Oral arguments were held Monday at the 2nd US Circuit Court of Appeals. The technology giant is looking to reverse US District Judge Denise Cote’s ruling that Apple violated antitrust law in fixing eBook prices, a decision stemming from the lawsuit filed by the Department of Justice.
But since the ruling, which eventually lead to an independent antitrust monitor, state class action filings, and more appeals, experts are questioning whether Judge Cote got it wrong.
Apple’s appeal surrounded the argument that the company was a new entrant in the eBooks market that was already dominated by Amazon. Lawyers for the company argued Monday that Amazon’s monopoly power allowed it to price eBooks at artificially low costs.
Apple entered the scene, lawyers argue, and offered new pricing options. “That’s competition,” Apple lawyer Theodore J. Boutrous Jr. said. “That’s not price-fixing.”

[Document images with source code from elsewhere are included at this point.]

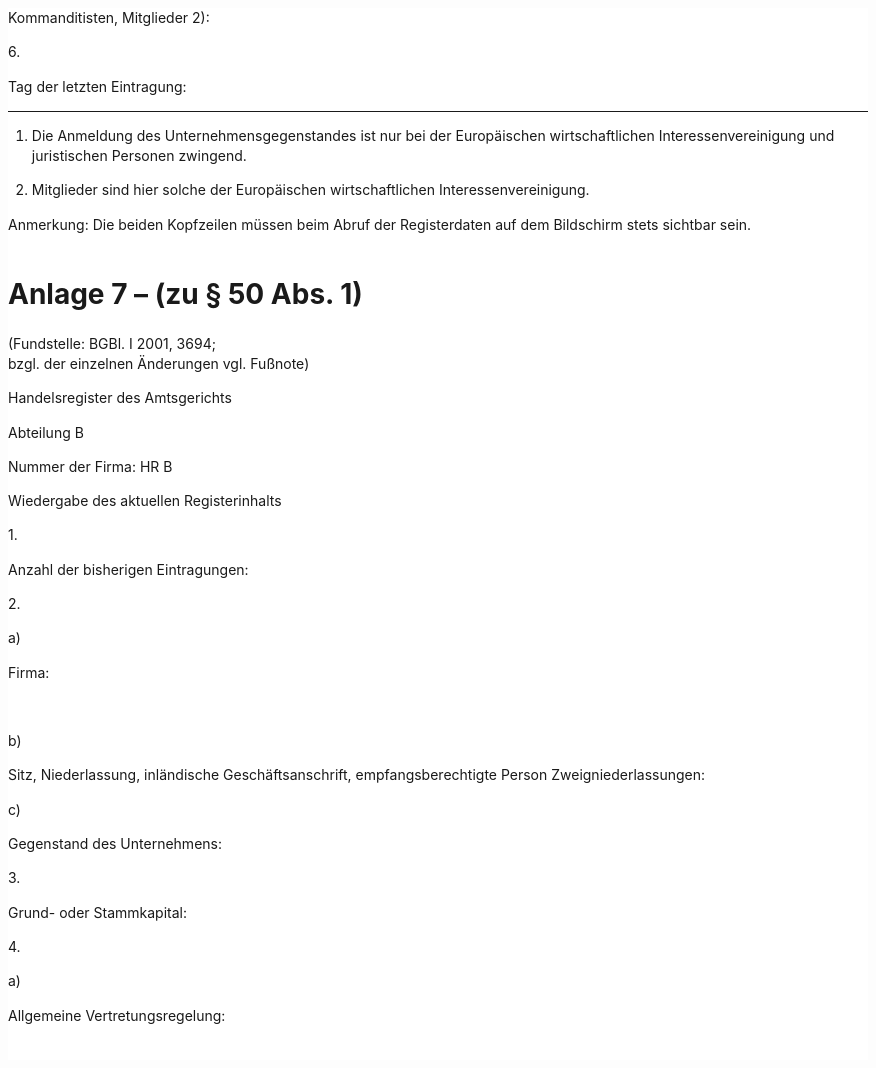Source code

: Kommanditisten, Mitglieder 2):

6\.

Tag der letzten Eintragung:

  
-----

1) Die Anmeldung des Unternehmensgegenstandes ist nur bei der Europäischen wirtschaftlichen Interessenvereinigung und juristischen Personen zwingend.

2) Mitglieder sind hier solche der Europäischen wirtschaftlichen Interessenvereinigung.

Anmerkung: Die beiden Kopfzeilen müssen beim Abruf der Registerdaten auf dem Bildschirm stets sichtbar sein.

# Anlage 7 – (zu § 50 Abs. 1)

(Fundstelle: BGBl. I 2001, 3694;  
bzgl. der einzelnen Änderungen vgl. Fußnote)

  

Handelsregister des Amtsgerichts

Abteilung B

Nummer der Firma: HR B

Wiedergabe des aktuellen Registerinhalts

1\.

Anzahl der bisherigen Eintragungen:

2\.

a)

Firma:

 

b)

Sitz, Niederlassung, inländische Geschäftsanschrift, empfangsberechtigte Person Zweigniederlassungen:

c)

Gegenstand des Unternehmens:

3\.

Grund- oder Stammkapital:

4\.

a)

Allgemeine Vertretungsregelung:

 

According to reports, at least one member of the three-judge panel seemed skeptical of the DOJ’s argument. Circuit Judge Dennis Jacobs is said to have accepted Apple’s argument, declaring that, in one possible interpretation of the situation, “these people got together to defeat a monopoly.”
But with a closer look into Apple’s argument, experts note that the case has major implications for antitrust law and teeters on complex antitrust theory.
The company is arguing that vertical price-fixing arrangements are not per se illegal; in Apple’s appellate brief, the company pointed to the Supreme Court decision on Leegin Creative Leather Prods v. PSKS to show precedent that weighs vertical price restraints by the “rule of reason” approach.”
The Solicitor General’s office raised eyebrows last week when it was revealed a member of the office would join the DOJ in defending its case against Apple, sparking rumors the suit could be headed to the Supreme Court itself.